Suppose the JVM startup parameters are:-xx:permsize=2m-xx:maxpermsize=2m, and then run the following code:
1//Keep reference, prevent automatic garbage collection
2 list<string> List = new arraylist<string> ();
3
4 int i = 0;
5
6 while (true) {
7 //Manually add constant 8 List.add (string.valueof (i++) to a constant pool by the Intern method . Intern ());
9}
The program immediately throws: Exception in thread "main" java.lang.outOfMemoryError:PermGen a space exception. PermGen space is the method area, enough to show that Chang is in the method area.
In Jdk8, the method area is removed and replaced with the Metaspace region, so we need to use the new JVM parameters:-xx:maxmetaspacesize=2m, which still runs as code, throws: Java.lang.OutOfMemoryError: Metaspace exception. In the same vein, the runtime pool is divided into metaspace areas. For specific information on the Metaspace area, please search the reader yourself.

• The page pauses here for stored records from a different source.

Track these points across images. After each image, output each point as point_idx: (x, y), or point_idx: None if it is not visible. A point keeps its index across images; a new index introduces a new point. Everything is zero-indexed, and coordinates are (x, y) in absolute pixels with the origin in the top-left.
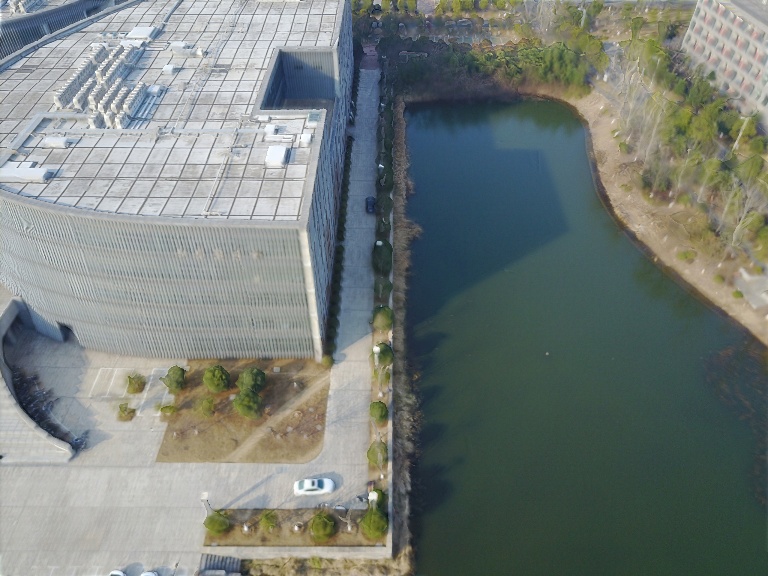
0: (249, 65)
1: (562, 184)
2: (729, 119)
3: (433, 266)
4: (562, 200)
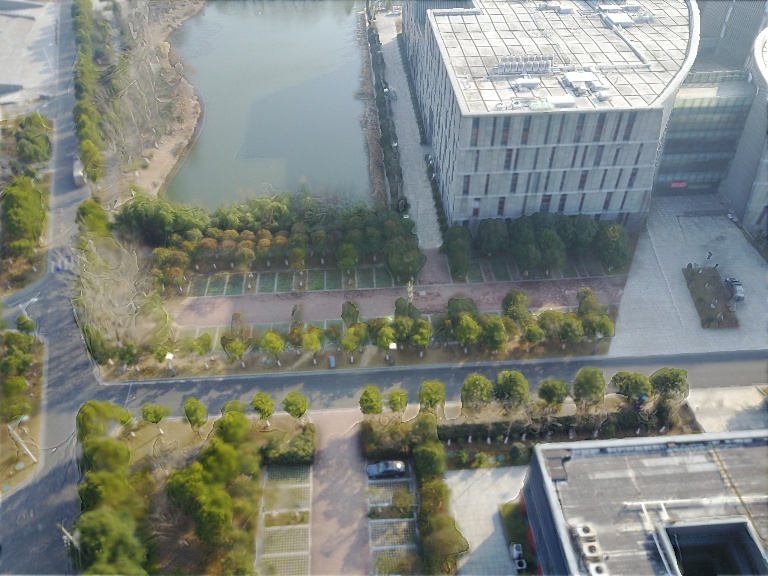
0: (494, 4)
1: (227, 138)
2: (38, 131)
3: (346, 78)
4: (236, 122)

All the code in this article is tested under JDK7 and JDK8, and other versions of the JDK may be slightly different, please explore them yourself.
References: "Deep understanding Java Virtual machines ——— JVM advanced features and best practices" reproduced from: http://www.cnblogs.com/iyangyuan/p/4631696.html
And then the first part of the code, I tested, ran the results as he wrote. After that part of the practice after that a little scrutiny.